Error in curl::curl_fetch_memory(x$url$url, handle = x$url$handle) : 

  Timeout was reached: Connection timed out after 10000 milliseconds
sckott commented 4 years ago

thanks, see related issue #52 wrt timing out

its most likely BOLD's servers timing out, but I'll have a look

sckott commented 4 years ago

bold_tax_id calls lapply on each id anyway, so you can use your own iteration through the ids to have the same effect, but add error catching with tryCatch or similar, and either handle errors by doing the request again, or maybe adding a Sys.sleep(...) when a timeout error happens to back off the requests for a bit to hopefully get back to a state where the BOLD servers won't error. For example:

library(bold)
x <- bold_tax_name(name='Osm', fuzzy=TRUE)
tax_ids <- x$taxid[1:10]
res <- list()
for (i in seq_along(tax_ids)) {
  tmp <- tryCatch(bold_tax_id(tax_ids[i]), error = function(e) e)
  res[[ as.character(tax_ids[i]) ]] <- tmp
  # or do some kind of if statement, handling errors differently
  # e.g., trying the request again or so
}
# if there's any errors, can handle those here if not 
#   handled within for loop
# bind together with e.g., bind_rows
dplyr::bind_rows(res)
cbird808 commented 4 years ago

Thanks for responding!

We are using blast_tax_name() in our metabarcoding pipeline to fill in the missing tax names for each OTU (Phylum C O F G S) resulting from queries of NCBI taxonomic database.

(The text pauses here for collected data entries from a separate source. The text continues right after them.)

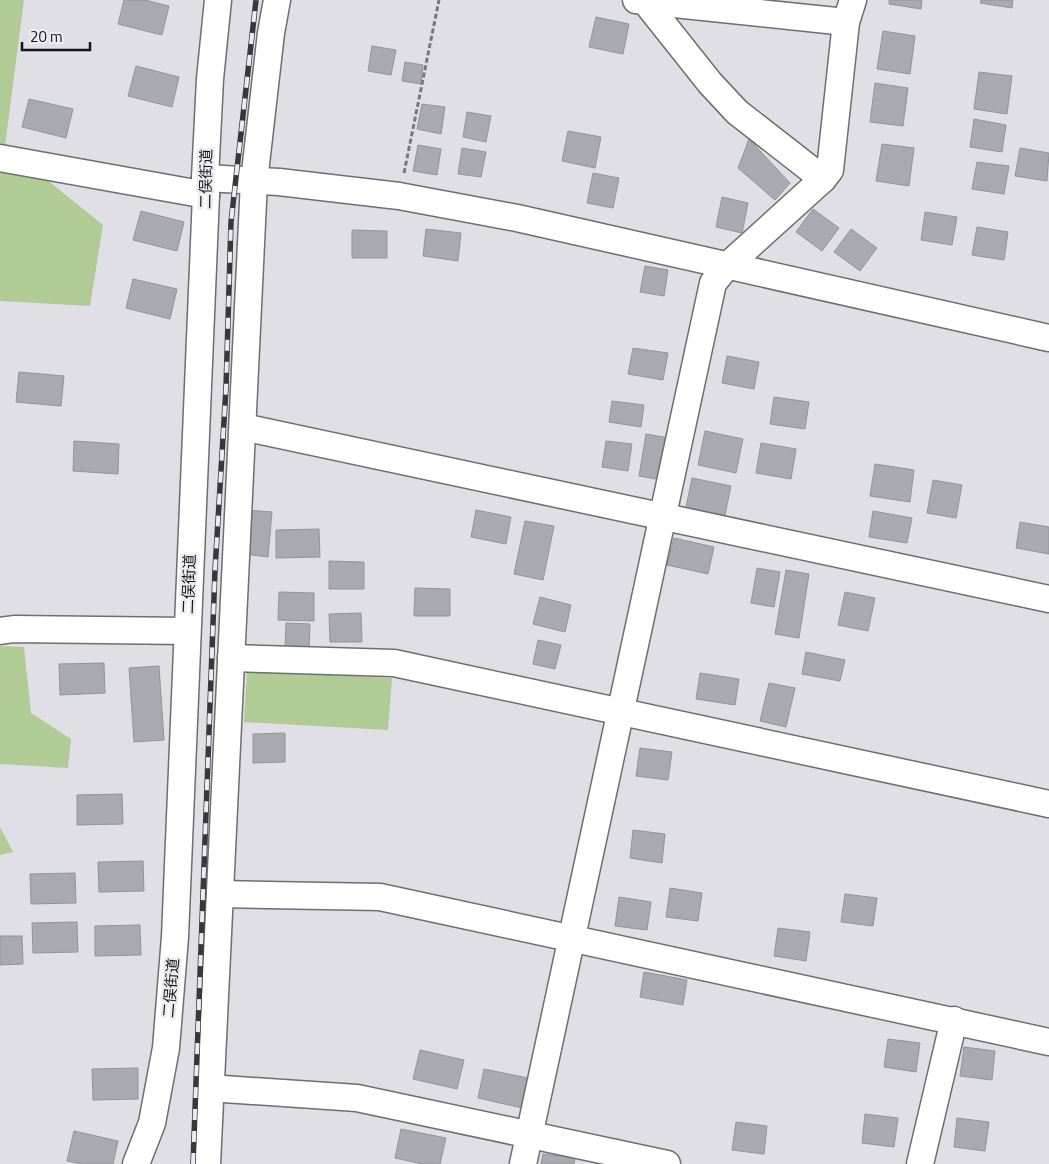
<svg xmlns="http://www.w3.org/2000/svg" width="1049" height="1164" font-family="'Titillium Web','Noto Sans JP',sans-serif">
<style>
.green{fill:#b1cb95}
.building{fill:#a9aaaf;stroke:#939499}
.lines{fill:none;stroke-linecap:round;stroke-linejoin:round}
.minor-casing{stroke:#6d6e73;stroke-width:29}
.path{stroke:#78787c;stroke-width:3;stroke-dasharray:5 2.5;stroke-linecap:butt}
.minor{stroke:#fff;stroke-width:26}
.rail-casing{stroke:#38383b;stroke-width:5.5}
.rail{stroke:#ececf2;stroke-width:4;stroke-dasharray:11;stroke-linecap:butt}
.labels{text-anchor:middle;stroke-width:5;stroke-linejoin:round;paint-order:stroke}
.street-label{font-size:15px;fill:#161618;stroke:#ececf2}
</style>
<rect width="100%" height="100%" fill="#dfdfe5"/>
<!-- green -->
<g class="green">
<path d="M0 0H24L5 146 103 225 90 306 0 301Z"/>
<path d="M0 646 24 647 31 713 71 739 68 768 0 764Z"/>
<path d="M247 671 392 678 388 730 244 722Z"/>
<path d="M0 827 13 852 0 855Z"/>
</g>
<!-- building -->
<g class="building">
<path d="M124 0H145L169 6 162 35 118 24Z"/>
<path d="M889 0H922L921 9 889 4Z"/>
<path d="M981 0H1013L1012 8 980 3Z"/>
<path d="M596 17 629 24 623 54 589 47Z"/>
<path d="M883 31 915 36 910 74 877 69Z"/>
<path d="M372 46 396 50 391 75 368 71Z"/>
<path d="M405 62 423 65 421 84 402 81Z"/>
<path d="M136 66 179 77 172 107 128 96Z"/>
<path d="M979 72 1012 76 1007 114 974 109Z"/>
<path d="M875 83 908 88 903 126 870 122Z"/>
<path d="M29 99 73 109 66 138 22 127Z"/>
<path d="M422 104 445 107 441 134 417 129Z"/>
<path d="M467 112 491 116 486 142 463 137Z"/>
<path d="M974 119 1006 125 1002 152 970 147Z"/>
<path d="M568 131 601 137 595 168 562 161Z"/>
<path d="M749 139 790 183 775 200 738 168Z"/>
<path d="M882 144 914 148 909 186 876 181Z"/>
<path d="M418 145 441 149 437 175 413 171Z"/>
<path d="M462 148 486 152 481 177 458 174Z"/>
<path d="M1020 148 1049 153 1047 181 1015 176Z"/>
<path d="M977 162 1009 166 1004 194 972 189Z"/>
<path d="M593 173 619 178 613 208 587 203Z"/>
<path d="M722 197 748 203 742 233 716 227Z"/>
<path d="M813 209 839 228 822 251 796 232Z"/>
<path d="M141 211 184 222 177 251 133 240Z"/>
<path d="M925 212 957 217 952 245 921 240Z"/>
<path d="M977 227 1008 232 1004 260 972 255Z"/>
<path d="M426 229 461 233 458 261 423 256Z"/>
<path d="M851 229 877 248 860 271 834 252Z"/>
<path d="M352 230 387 231V258H352Z"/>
<path d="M645 266 668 270 664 296 640 292Z"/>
<path d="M133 279 177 289 170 319 126 308Z"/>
<path d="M633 348 668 353 663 380 628 374Z"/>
<path d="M727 356 759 362 754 389 722 383Z"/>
<path d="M19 372 64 376 61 406 16 402Z"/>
<path d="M774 397 809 402 805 429 770 424Z"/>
<path d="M612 401 644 405 641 427 609 422Z"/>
<path d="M705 431 743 439 736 473 698 465Z"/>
<path d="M646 434 669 438 661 480 639 476Z"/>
<path d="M74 441 119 444 118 474 73 471Z"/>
<path d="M606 441 632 444 628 471 602 467Z"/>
<path d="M761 443 796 449 791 479 756 473Z"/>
<path d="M875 464 914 470 910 502 870 496Z"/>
<path d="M692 478 731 486 724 520 685 512Z"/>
<path d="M933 480 962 485 956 518 927 513Z"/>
<path d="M248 510 272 512 268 557 244 554Z"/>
<path d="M476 510 511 517 506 544 471 537Z"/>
<path d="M873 511 912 518 907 543 869 537Z"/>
<path d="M525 521 554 526 543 580 514 574Z"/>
<path d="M1020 522 1049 527V554L1016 548Z"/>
<path d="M319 529 320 557 276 558V530Z"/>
<path d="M674 538 714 547 708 574 667 565Z"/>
<path d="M329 561 364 562V589H329Z"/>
<path d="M757 568 780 572 774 607 751 603Z"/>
<path d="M786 570 809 574 799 638 775 634Z"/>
<path d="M415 588 450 589V616H414Z"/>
<path d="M279 592 314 593V621L278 620Z"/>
<path d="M845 592 875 598 868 631 838 625Z"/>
<path d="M540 597 571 605 565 632 533 624Z"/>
<path d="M361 613 362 642H330L329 614Z"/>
<path d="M286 623 310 624 309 650 285 649Z"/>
<path d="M538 640 561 645 555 669 533 664Z"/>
<path d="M806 652 845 660 840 681 802 674Z"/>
<path d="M104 663 105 693 60 695 59 664Z"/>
<path d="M159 666 164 740 134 742 129 668Z"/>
<path d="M700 673 739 679 735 705 696 699Z"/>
<path d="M769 683 795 688 786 727 760 721Z"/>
<path d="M285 733V762L253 763V734Z"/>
<path d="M640 748 672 752 668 780 636 776Z"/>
<path d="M122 794 123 824 77 825V795Z"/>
<path d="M633 830 665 834 662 863 630 858Z"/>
<path d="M143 861 144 891 99 892 98 862Z"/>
<path d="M75 873 76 903 31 904 30 874Z"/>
<path d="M670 888 702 893 698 921 666 917Z"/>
<path d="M845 894 877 898 873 926 841 922Z"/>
<path d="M619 897 651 902 647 930 615 926Z"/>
<path d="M77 922 78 952 33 953 32 923Z"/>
<path d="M140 925 141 955 95 956V926Z"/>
<path d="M778 928 810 932 806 961 774 956Z"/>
<path d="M0 936H22L23 964 0 965Z"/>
<path d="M644 972 687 980 683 1005 640 997Z"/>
<path d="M888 1039 920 1043 916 1072 884 1067Z"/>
<path d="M964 1047 995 1051 992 1080 960 1076Z"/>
<path d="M420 1050 464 1060 457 1089 413 1079Z"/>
<path d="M138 1068V1099L93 1100 92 1069Z"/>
<path d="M484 1069 528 1078 522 1108 478 1098Z"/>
<path d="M865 1114 898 1118 894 1147 862 1143Z"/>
<path d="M957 1118 989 1122 985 1151 954 1147Z"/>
<path d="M736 1122 767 1126 764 1154 732 1150Z"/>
<path d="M401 1129 446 1138 440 1164H423L395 1158Z"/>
<path d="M74 1131 118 1141 113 1164H82L67 1161Z"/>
<path d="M543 1154 575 1158 574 1164H541Z"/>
</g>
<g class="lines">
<!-- minor casing -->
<g class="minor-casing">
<g id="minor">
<path d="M636 0 846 22"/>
<path d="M644 0 710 83 737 112 823 179"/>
<path d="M0 158 206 195"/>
<path d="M205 178 279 182 399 196 517 218 1049 338"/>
<path d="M243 427 1049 599"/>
<path d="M0 631 14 629 187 631"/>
<path d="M231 658 394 663 1049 804"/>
<path d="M220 894 380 897 1049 1042"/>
<path d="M209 1088 357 1098 667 1164"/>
<path d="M136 1164 152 1123 166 1048 175 937 206 195 205 178 210 79 218 0"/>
<path d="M207 1164 254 181 271 33 277 0"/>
<path d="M523 1164 713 283 727 266 823 179 830 170 846 22 853 0"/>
<path d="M920 1164 954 1020"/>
</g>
</g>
<!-- path -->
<path class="path" d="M404 173 439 0"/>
<!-- minor -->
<use href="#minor" class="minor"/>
<!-- rail casing -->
<g class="rail-casing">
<path id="rail" d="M193 1164 215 570 226 388 231 222 256 0"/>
</g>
<!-- rail -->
<use href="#rail" class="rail"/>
</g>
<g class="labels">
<!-- street labels -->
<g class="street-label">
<text transform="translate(206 179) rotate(-89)" y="5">二俣街道</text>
<text transform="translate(189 584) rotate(-88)" y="5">二俣街道</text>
<text transform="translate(171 988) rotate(-85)" y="5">二俣街道</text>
</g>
</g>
<!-- scale -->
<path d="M22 42v8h68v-8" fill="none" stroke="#161618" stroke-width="2.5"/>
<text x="30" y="42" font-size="15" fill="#161618" stroke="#ececf2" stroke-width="4" paint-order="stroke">20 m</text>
</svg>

So, it sounds like I wouldn't have any better luck by passing a vector to blast_tax_name.

I'll add the tryCatch to prevent the pipeline from breaking, thanks for the suggestion. In terms Sys.sleep, we get locked out for a fair amount of time (more than 15 minutes).

The ultimate solution is probably downloading the database.

sckott commented 4 years ago

That is a long time to be locked out. You could try Sys.sleep between each request - which should make it less likely that you'll get server errors. e.g., in that for loop put a Sys.sleep before each bold_tax_id request, or after, either way.

For downloading the database, are you referring to http://v4.boldsystems.org/index.php/datarelease ?